» TASK GOAL
What you give back must match the data below character for character.
┌────────
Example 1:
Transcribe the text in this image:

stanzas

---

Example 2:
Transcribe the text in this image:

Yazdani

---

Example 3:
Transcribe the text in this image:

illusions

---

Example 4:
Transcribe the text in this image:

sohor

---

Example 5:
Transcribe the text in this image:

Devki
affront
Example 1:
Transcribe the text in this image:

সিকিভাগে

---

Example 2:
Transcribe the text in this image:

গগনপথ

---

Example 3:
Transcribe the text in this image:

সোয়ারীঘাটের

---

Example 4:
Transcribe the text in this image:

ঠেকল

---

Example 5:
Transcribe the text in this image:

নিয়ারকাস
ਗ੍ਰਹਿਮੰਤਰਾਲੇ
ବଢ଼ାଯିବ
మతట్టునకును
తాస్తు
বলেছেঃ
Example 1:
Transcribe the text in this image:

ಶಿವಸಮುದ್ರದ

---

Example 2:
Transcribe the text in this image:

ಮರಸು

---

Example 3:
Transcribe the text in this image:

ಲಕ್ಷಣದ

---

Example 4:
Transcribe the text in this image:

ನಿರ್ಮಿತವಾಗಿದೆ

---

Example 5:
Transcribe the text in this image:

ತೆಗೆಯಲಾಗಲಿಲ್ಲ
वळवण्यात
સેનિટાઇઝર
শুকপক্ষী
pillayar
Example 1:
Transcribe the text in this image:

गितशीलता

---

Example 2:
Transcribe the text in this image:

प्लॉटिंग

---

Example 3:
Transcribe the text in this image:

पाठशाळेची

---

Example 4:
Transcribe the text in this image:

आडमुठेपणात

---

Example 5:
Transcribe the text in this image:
└────────
» OUTPUT FOR THIS TASK
Example 1:
Transcribe the text in this image:

stanzas

---

Example 2:
Transcribe the text in this image:

Yazdani

---

Example 3:
Transcribe the text in this image:

illusions

---

Example 4:
Transcribe the text in this image:

sohor

---

Example 5:
Transcribe the text in this image:

Devki
affront
Example 1:
Transcribe the text in this image:

সিকিভাগে

---

Example 2:
Transcribe the text in this image:

গগনপথ

---

Example 3:
Transcribe the text in this image:

সোয়ারীঘাটের

---

Example 4:
Transcribe the text in this image:

ঠেকল

---

Example 5:
Transcribe the text in this image:

নিয়ারকাস
ਗ੍ਰਹਿਮੰਤਰਾਲੇ
ବଢ଼ାଯିବ
మతట్టునకును
తాస్తు
বলেছেঃ
Example 1:
Transcribe the text in this image:

ಶಿವಸಮುದ್ರದ

---

Example 2:
Transcribe the text in this image:

ಮರಸು

---

Example 3:
Transcribe the text in this image:

ಲಕ್ಷಣದ

---

Example 4:
Transcribe the text in this image:

ನಿರ್ಮಿತವಾಗಿದೆ

---

Example 5:
Transcribe the text in this image:

ತೆಗೆಯಲಾಗಲಿಲ್ಲ
वळवण्यात
સેનિટાઇઝર
শুকপক্ষী
pillayar
Example 1:
Transcribe the text in this image:

गितशीलता

---

Example 2:
Transcribe the text in this image:

प्लॉटिंग

---

Example 3:
Transcribe the text in this image:

पाठशाळेची

---

Example 4:
Transcribe the text in this image:

आडमुठेपणात

---

Example 5:
Transcribe the text in this image:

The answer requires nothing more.